=== Work order ===
From the listing below, extract the part that opens with the line containing "et améliorer votre" and closes with the line containing "Offre et tarif ↓", both of those lines included, and copy it out word for word.

=== Input data ===

================================

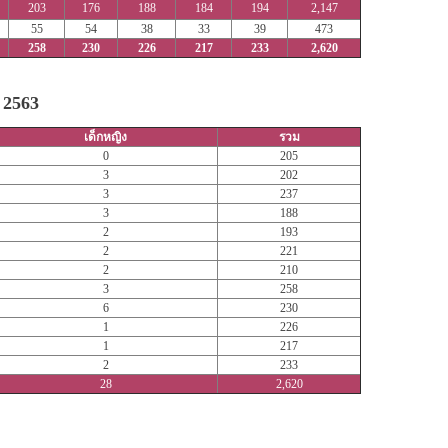
203
176
188
184
194
2,147
55
54
38
33
39
473
258
230
226
217
233
2,620
ี 2563
เด็กหญิง
รวม
0
205
3
202
3
237
3
188
2
193
2
221
2
210
3
258
6
230
1
226
1
217
2
233
28
2,620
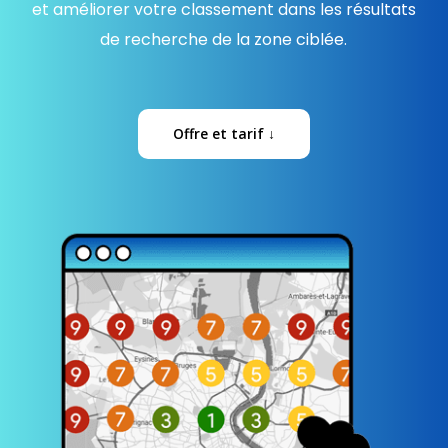
et améliorer votre classement dans les résultats
de recherche de la zone ciblée.
Offre et tarif ↓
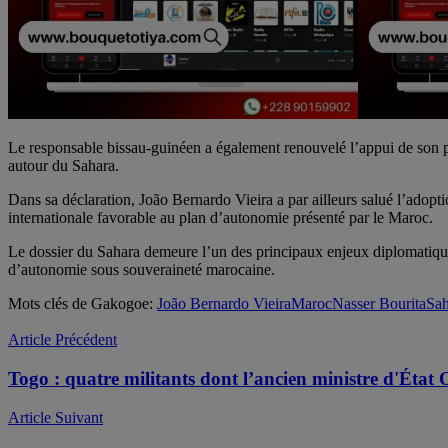
Le responsable bissau-guinéen a également renouvelé l’appui de son pay
autour du Sahara.
Dans sa déclaration, João Bernardo Vieira a par ailleurs salué l’adopti
internationale favorable au plan d’autonomie présenté par le Maroc.
Le dossier du Sahara demeure l’un des principaux enjeux diplomatiques 
d’autonomie sous souveraineté marocaine.
Mots clés de Gakogoe:
João Bernardo Vieira
Maroc
Nasser Bourita
Sah
Article Précédent
Togo : quatre militants dont l’ancien ministre d'État 
Article Suivant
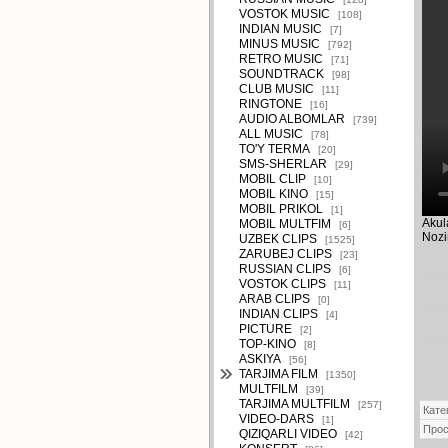
VOSTOK MUSIC
[108]
INDIAN MUSIC
[7]
MINUS MUSIC
[792]
RETRO MUSIC
[71]
SOUNDTRACK
[98]
CLUB MUSIC
[11]
RINGTONE
[16]
AUDIO ALBOMLAR
[739]
ALL MUSIC
[78]
TO'Y TERMA
[20]
SMS-SHERLAR
[29]
MOBIL CLIP
[10]
MOBIL KINO
[15]
MOBIL PRIKOL
[1]
Akul
MOBIL MULTFIM
[6]
Nozi
UZBEK CLIPS
[1525]
ZARUBEJ CLIPS
[23]
RUSSIAN CLIPS
[6]
VOSTOK CLIPS
[11]
ARAB CLIPS
[0]
INDIAN CLIPS
[4]
PICTURE
[2]
TOP-KINO
[8]
ASKIYA
[56]
TARJIMA FILM
[1350]
MULTFILM
[39]
TARJIMA MULTFILM
[257]
Кате
VIDEO-DARS
[1]
Про
QIZIQARLI VIDEO
[42]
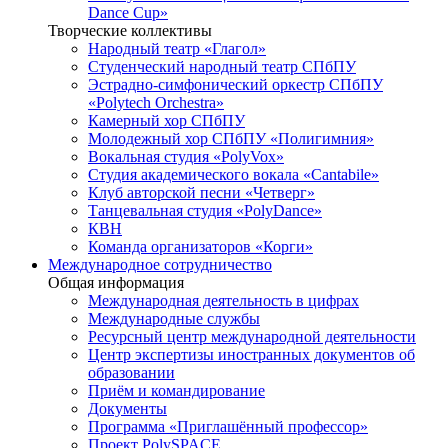
Dance Cup»
Творческие коллективы
Народный театр «Глагол»
Студенческий народный театр СПбПУ
Эстрадно-симфонический оркестр СПбПУ
«Polytech Orchestra»
Камерный хор СПбПУ
Молодежный хор СПбПУ «Полигимния»
Вокальная студия «PolyVox»
Студия академического вокала «Cantabile»
Клуб авторской песни «Четверг»
Танцевальная студия «PolyDance»
КВН
Команда организаторов «Корги»
Международное сотрудничество
Общая информация
Международная деятельность в цифрах
Международные службы
Ресурсный центр международной деятельности
Центр экспертизы иностранных документов об
образовании
Приём и командирование
Документы
Программа «Приглашённый профессор»
Проект PolySPACE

================================

=== Your response ===
et améliorer votre classement dans les résultats
de recherche de la zone ciblée.
Offre et tarif ↓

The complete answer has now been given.